Expiry of weekly options contacts of Nifty and Bank Nifty indices took the bulls to cleaners as both the broader market and the sectoral indices slipped sharply. The main index of the National Stock Exchange, Nifty 50 ended the day with a drop of 1.25 cent or 135.85 point to close at 10,704.80 mark. The Bombay Stock Exchange’s BSE Sensex slipped below the 36,000 mark, before closing at 36,093.47, down 470.41 points or 1.29 per cent on Thursday.
Financial stocks led the markets on the downward path, with private banks witnessing cuts ranging from 3 to 15 per cent. The Bank Nifty saw a drop of 415 points at 26,757.
Apart from the weekly option expiry, which was rather a technical reason for the drop, fears had emerged in the market that further bad news was in store from real estate sector, as sluggish sales had been making even the best of the companies ending up not being able to honour its commitments to the banks. Private sector banks have high exposure to the real estate sector, both at the company and the retail levels.
The flight of the bulls was helped along by the US Federal Reserve, which had remained non-committal on further cuts or otherwise in rates, even though it had brought them down at this week’s meeting. The markets often take a cue on which way the economy is likely to move from forward-looking statements of the Fed. Also, there was no indication from the Fed whether it would be as aggressive as the European Commercial Bank, which had announced restarting its quantitative easing programme. Under the programme, central banks buy up government bonds or other financial assets in large numbers in order to inject liquidity into the markets. Foreign Institutional Investors are affected by any policy in this regard, which in turn affects the domestic markets.

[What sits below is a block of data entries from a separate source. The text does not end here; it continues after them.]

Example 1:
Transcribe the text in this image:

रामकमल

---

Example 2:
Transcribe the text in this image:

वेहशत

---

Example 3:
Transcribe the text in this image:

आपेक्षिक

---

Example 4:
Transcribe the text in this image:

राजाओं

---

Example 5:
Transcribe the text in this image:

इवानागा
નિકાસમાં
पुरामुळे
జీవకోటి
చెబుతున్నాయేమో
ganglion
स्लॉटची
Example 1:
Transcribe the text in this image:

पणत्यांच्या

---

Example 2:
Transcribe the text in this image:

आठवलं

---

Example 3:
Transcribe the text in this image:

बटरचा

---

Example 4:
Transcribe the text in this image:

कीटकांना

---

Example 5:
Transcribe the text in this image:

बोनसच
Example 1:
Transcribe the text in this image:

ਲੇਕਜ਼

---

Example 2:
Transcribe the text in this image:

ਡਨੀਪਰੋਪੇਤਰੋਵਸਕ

The market breadth – number of shares in green or red -- which had been a positive point for bulls -- was on Thursday in favour of the bears, with drops in those stocks showing red being deeper. Dalal Street, which had been expecting the GST council to make cuts in a few rates, has reconciled to the fact that the meeting to be held on Friday was unlikely to yield any major push, given the fact that the central government is not keen to use any fiscal measures to push growth. The volatility in the market is likely to remain in the market with a negative bias – or in other words, stock prices are likely to still decline in the short term, before any consolidation is seen.